For those reasons, I called on the European Commission, the European Council and the EBRD and EIB back in September of 2010 to put a stop to European participation in the financing of this extremely controversial project. Their decision to refrain from co-financing activities for the project, which runs counter to basic democratic rights, was reconfirmed in June of 2011; however a report from the organization Bankwatch suggests that Vinci, the French firm contracted to construct the motorway, may be involved in corruption in the project, which is being financed through a complex web of offshore entities and President Putin’s friend and judo trainer Arkadi Rotenberg.

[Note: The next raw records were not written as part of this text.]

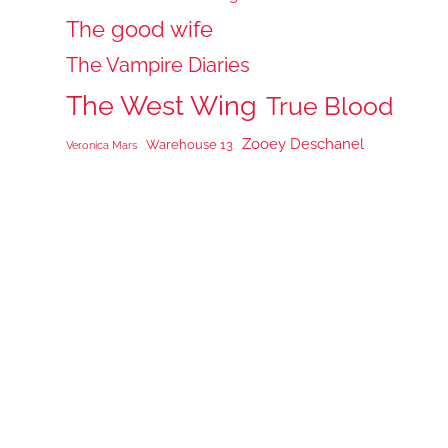
The good wife
The Vampire Diaries
The West Wing
True Blood
Zooey Deschanel
Warehouse 13
Veronica Mars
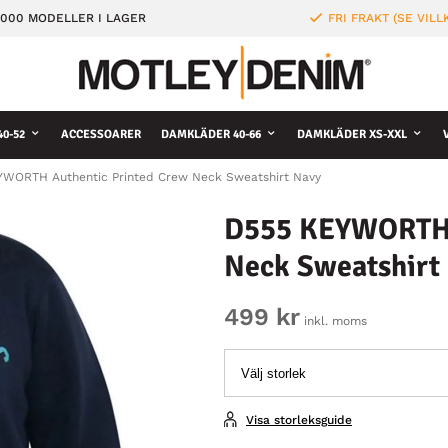
000 MODELLER I LAGER
FRI FRAKT (SE VILL
0-52
ACCESSOARER
DAMKLÄDER 40-66
DAMKLÄDER XS-XXL
WORTH Authentic Printed Crew Neck Sweatshirt Navy
D555 KEYWORTH 
Neck Sweatshirt
499 kr
inkl. moms
Visa storleksguide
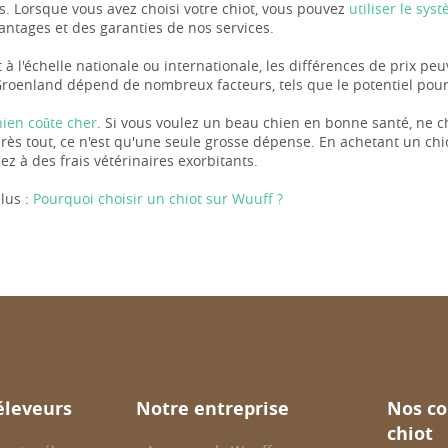
s. Lorsque vous avez choisi votre chiot, vous pouvez
utiliser le sy
vantages et des garanties de nos services.
 à l'échelle nationale ou internationale, les différences de prix pe
roenland dépend de nombreux facteurs, tels que le potentiel pour l
hien coûte cher
. Si vous voulez un beau chien en bonne santé, ne c
près tout, ce n'est qu'une seule grosse dépense. En achetant un ch
z à des frais vétérinaires exorbitants.
lus :
Pourquoi choisir un chiot sur Wuuff ?
éleveurs
Notre entreprise
Nos co
chiot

Disappointingly, no Vinci representatives were able to take part in the discussion. To promote clarification of the issues, Evgenia Chirikova travelled onward from the event to Paris to attend a hearing at the French Senate. To that same end, my MEP colleagues and I have already made arrangements to meet with Vinci in early September of this year at the European Parliament in Strasbourg. We also initiated a parliamentary question to the European Commission today for the purposes of further elucidation of the case by European institutions.
As representatives of the European Union, we believe that it is important that this case be cleared up swiftly, in order to prevent a misuse of European funds and circumvention of European laws that would counteract our political efforts to combat corruption in Europe and in European-Russian relations. Especially where, as is the case with Khimki, elementary democratic rights are being violated.